Eine Klausel, die die Ausschließung eines Gesellschafters in das freie Ermessen der Mehrheitsgesellschafter stellt, ist nach der neueren – gefestigten – Rechtsprechung grundsätzlich nichtig wegen Verstoßes gegen "die allgemeinen Grundsätze der Rechtsordnung (§ 138 BGB) und die Grundprinzipien des Gesellschaftsrechts".[4]
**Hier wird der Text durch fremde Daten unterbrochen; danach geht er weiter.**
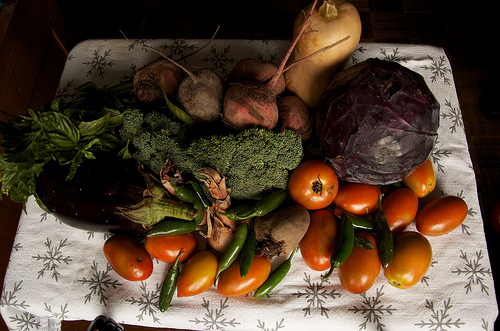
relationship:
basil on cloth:
[39, 109, 81, 152] [4, 38, 497, 328]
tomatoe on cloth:
[414, 190, 470, 236] [4, 38, 497, 328]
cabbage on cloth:
[317, 55, 443, 184] [4, 38, 497, 328]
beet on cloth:
[223, 7, 316, 128] [4, 38, 497, 328]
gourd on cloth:
[283, 0, 362, 114] [4, 38, 497, 328]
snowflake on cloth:
[30, 236, 72, 286] [4, 38, 497, 328]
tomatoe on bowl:
[414, 190, 470, 236] [30, 152, 144, 235]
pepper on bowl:
[317, 211, 352, 282] [30, 152, 144, 235]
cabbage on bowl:
[317, 55, 443, 184] [30, 152, 144, 235]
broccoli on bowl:
[188, 126, 304, 201] [30, 152, 144, 235]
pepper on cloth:
[317, 211, 352, 282] [4, 38, 497, 328]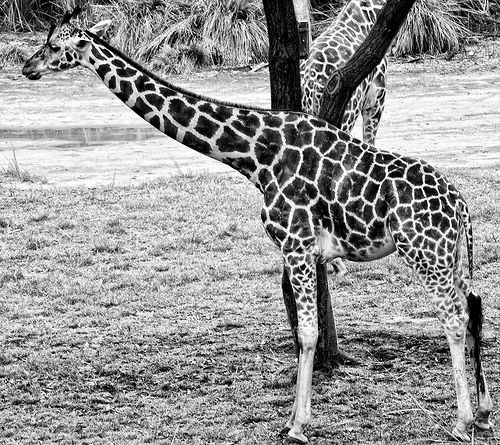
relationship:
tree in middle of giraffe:
[257, 0, 423, 372] [298, 1, 387, 151]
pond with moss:
[2, 81, 234, 178] [2, 79, 227, 196]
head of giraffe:
[20, 10, 109, 85] [17, 6, 495, 443]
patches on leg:
[456, 279, 466, 288] [267, 212, 317, 442]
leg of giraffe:
[401, 240, 470, 442] [17, 6, 495, 443]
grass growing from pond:
[0, 140, 499, 444] [0, 130, 205, 184]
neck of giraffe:
[89, 42, 270, 189] [17, 6, 495, 443]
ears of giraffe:
[86, 16, 114, 43] [17, 6, 495, 443]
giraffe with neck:
[17, 6, 495, 443] [87, 31, 249, 174]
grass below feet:
[0, 140, 499, 444] [231, 354, 363, 443]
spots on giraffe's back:
[319, 152, 356, 187] [293, 115, 387, 185]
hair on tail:
[462, 289, 486, 394] [456, 195, 481, 398]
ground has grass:
[0, 28, 297, 444] [297, 248, 447, 443]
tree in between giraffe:
[262, 0, 413, 369] [17, 6, 495, 443]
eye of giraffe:
[34, 24, 71, 82] [17, 7, 484, 377]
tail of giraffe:
[446, 197, 484, 392] [17, 7, 484, 377]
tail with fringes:
[446, 197, 484, 392] [465, 290, 482, 390]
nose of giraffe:
[22, 60, 33, 72] [17, 6, 495, 443]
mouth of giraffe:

Eine derartige Hinauskündigungsklausel begründet die Gefahr, dass Gesellschafter aus sachfremden Gründen ausgeschlossen werden. Außerdem birgt sie das Risiko, dass Minderheitsgesellschafter in eine persönliche und wirtschaftliche Abhängigkeit gebracht werden, die über den Rahmen des rechtlich und sittlich Erlaubten (§ 138 BGB) hinausgeht.[5] Denn gesellschaftsvertragliche Regelungen, die die Beteiligung derart frei entziehbar gestalten, beeinträchtigen erheblich die Entschließungs- und Entscheidungsfreiheit der Minderheitsgesellschafter.[6] Auch wenn der ausgeschlossene Gesellschafter eine Abfindung zu beanspruchen hat, die im Wesentlichen dem vollen Wert seiner Beteiligung entspricht, bleibt es bei der Unzulässigkeit derartiger Hinauskündigungsklauseln aus oben genannten Gründen.[7] Dies gilt nach derRechtsprechung auch für den Fall, dass in einer neben dem Gesellschaftsvertrag getroffenen schuldrechtlichen Vereinbarung eine zum selben Ergebnis führende Abmachung getroffen wird.[8] Nach der Rechtsprechung des BGH kann eine Hinauskündigungsklausel jedoch den Gesellschaftern das Recht geben, den Ausschluss eines Gesellschafters bei Vorliegen eines wichtigen Grundes zu erklären, wenn die Auslegung des Gesellschaftsvertrages ergibt, dass dies die Parteien bei Kenntnis der Nichtigkeit der Hinauskündigungsklausel vereinbart hätten.[9]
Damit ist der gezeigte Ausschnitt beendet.